Strengths of this study are the comprehensive search strategy and the fact that this is the first review comparing TMIE McKeown versus TMIE Ivor Lewis. Limitations are the heterogeneity of the included studies regarding definitions of outcome parameters, the moderate methodological quality and the retrospective character of the included studies. In addition, selection bias might have played a significant role, but it is unclear to what extent it is present in the included studies. More research is needed in order to determine whether McKeown or Ivor Lewis MIE should be preferred for patients in whom both procedures are feasible.

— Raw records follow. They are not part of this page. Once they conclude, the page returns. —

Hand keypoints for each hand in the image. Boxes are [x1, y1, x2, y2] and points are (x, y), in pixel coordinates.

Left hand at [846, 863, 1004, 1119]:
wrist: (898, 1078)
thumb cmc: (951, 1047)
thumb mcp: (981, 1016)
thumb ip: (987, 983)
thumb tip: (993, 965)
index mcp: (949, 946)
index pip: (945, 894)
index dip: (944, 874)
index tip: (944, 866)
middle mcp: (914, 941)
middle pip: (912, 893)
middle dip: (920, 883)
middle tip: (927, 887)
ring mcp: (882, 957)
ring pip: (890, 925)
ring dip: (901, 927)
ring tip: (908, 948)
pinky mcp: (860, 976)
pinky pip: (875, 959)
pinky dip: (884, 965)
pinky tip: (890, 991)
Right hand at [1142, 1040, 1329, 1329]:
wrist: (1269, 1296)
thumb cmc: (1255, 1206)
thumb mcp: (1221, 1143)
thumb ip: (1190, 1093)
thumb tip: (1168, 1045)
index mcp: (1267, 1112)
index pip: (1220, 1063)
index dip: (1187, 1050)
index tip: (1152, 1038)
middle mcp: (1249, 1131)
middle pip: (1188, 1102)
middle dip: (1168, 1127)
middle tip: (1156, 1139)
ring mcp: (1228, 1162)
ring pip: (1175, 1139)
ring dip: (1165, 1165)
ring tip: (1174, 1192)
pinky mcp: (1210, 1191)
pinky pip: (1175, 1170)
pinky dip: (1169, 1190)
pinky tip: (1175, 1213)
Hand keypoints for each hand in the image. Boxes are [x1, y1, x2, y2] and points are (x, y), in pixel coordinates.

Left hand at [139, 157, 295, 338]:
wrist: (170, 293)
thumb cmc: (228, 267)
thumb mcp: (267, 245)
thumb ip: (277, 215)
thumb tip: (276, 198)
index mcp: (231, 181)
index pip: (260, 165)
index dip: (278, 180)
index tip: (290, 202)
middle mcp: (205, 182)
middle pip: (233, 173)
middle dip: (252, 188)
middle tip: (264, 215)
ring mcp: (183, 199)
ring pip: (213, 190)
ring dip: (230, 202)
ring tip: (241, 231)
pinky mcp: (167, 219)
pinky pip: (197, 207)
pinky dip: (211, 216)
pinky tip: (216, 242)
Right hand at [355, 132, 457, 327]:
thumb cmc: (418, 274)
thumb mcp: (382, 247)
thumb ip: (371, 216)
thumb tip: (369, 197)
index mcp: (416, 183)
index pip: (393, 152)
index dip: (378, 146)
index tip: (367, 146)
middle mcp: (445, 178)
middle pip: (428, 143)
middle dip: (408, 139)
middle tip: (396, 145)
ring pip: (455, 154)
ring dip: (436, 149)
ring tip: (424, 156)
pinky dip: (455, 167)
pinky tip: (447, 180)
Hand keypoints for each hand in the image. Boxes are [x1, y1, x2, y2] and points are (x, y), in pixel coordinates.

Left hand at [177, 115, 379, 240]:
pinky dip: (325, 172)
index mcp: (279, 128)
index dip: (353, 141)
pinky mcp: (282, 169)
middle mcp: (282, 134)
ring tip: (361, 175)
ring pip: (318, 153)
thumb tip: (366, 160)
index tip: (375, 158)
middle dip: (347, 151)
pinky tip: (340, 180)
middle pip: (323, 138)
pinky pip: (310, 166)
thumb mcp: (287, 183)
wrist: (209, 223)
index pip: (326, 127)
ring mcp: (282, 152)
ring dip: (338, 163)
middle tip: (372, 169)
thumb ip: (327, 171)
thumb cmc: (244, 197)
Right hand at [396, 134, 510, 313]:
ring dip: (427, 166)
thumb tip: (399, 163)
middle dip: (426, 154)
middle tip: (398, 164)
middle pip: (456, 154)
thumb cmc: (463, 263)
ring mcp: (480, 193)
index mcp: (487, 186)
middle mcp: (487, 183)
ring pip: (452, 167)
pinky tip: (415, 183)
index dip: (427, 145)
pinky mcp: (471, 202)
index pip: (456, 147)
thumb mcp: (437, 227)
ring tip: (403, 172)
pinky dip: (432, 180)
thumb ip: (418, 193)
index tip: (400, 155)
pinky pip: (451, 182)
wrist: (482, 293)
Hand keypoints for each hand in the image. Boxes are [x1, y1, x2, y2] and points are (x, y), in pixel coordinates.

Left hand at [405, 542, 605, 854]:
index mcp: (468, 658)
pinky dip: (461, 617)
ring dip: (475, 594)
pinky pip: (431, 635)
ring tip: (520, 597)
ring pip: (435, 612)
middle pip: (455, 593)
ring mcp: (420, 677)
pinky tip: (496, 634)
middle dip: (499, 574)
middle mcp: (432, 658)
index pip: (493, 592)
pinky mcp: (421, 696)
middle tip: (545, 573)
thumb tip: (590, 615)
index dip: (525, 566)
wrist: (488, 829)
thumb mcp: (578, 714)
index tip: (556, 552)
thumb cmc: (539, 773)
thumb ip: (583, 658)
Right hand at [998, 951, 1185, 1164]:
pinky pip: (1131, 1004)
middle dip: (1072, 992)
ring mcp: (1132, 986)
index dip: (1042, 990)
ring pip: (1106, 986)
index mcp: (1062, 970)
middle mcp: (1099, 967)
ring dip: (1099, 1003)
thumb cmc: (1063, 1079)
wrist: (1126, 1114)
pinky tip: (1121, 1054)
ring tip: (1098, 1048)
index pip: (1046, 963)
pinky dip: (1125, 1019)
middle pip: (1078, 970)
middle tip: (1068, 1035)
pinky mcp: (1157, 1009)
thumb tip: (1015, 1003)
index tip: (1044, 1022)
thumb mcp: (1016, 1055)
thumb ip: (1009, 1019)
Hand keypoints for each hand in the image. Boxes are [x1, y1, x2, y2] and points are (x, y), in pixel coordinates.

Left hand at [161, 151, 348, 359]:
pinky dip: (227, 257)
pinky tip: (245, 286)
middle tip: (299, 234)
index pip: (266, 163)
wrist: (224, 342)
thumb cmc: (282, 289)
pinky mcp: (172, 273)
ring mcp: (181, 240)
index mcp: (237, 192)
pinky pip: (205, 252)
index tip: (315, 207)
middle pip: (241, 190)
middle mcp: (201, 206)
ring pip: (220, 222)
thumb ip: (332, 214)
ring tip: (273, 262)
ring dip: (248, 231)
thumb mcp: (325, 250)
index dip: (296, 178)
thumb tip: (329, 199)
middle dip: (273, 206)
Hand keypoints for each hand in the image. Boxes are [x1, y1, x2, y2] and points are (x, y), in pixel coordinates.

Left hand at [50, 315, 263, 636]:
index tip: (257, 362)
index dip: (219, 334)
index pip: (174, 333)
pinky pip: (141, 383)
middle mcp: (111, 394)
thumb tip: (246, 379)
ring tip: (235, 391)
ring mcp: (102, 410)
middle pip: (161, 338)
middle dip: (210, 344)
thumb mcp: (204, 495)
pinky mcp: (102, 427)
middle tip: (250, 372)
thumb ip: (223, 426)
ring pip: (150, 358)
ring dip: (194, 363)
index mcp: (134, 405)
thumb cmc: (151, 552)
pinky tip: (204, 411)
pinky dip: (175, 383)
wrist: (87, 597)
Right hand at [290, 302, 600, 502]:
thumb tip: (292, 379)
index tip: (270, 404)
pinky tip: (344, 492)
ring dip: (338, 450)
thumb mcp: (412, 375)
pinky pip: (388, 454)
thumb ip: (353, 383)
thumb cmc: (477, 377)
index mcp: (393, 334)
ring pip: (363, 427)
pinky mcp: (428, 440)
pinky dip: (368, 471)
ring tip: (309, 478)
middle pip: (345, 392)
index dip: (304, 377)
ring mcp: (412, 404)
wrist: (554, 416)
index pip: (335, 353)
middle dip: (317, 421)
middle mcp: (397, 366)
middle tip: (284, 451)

Totally minimally invasive Ivor Lewis esophagectomy is associated with improved outcome regarding RLN trauma, hospital length of stay and blood loss compared to totally minimally invasive McKeown esophagectomy. However, the evidence is limited, of moderate quality and at risk for bias. A randomized controlled trial (Intrathoracic versus Cervical ANastomosis after transthoracic esophagectomy: ICAN trial) is currently being performed in order to demonstrate whether minimally invasive McKeown or minimally invasive Ivor Lewis esophagectomy should be preferred for patients in which both procedures are oncologically feasible.
Conflicts of Interest: The authors have no conflicts of interest to declare.